Abdel Bari Atwan is Editor-In-Chief of London based Al Quds Al Arabi, an Arab language daily newspaper published since 1989. He is a frequent guest on the BBC, known for making controversial, anti-Israeli statements and provoking heated exchanges with adversaries.
On his personal blog, he has criticized President Obama for daring to suggest that Palestinians must acknowledge Israel’s right to exist:
We thought he’d understand the Palestinians’ suffering under Israeli occupation, their humiliation at checkpoints and the whole racist infrastructure of the Zionist state.
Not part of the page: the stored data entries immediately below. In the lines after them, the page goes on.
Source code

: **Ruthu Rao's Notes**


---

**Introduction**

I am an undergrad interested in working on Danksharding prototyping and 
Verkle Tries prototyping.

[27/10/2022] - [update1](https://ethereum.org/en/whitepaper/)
But we were wrong. He has broken our trust and dashed our hopes, reminding us instead of Uncle Tom (from Harriet Beecher Stowe’s 1852 novel, Uncle Tom’s Cabin) – the black servant whose subservience to his white master overcame his humanity.
Barack Hussein Obama surprised us with his speech in Jerusalem when he demanded the Palestinians recognise Israel as a Jewish state and urged the Arab states to recognize Israel. People who deny Israel’s right to exit, Obama reasoned, are like people who deny the Earth and the sky.
If an Israeli journalist called President Obama an “Uncle Tom'” because he called for Israel to recognize the Palestinian’s right to their own state, there would be an outcry from the media and the political left. The journalist and the publication would be condemned. Will there be a condemnation of Mr. Atwan or will he get a pass because he is part of a politically correct protected group?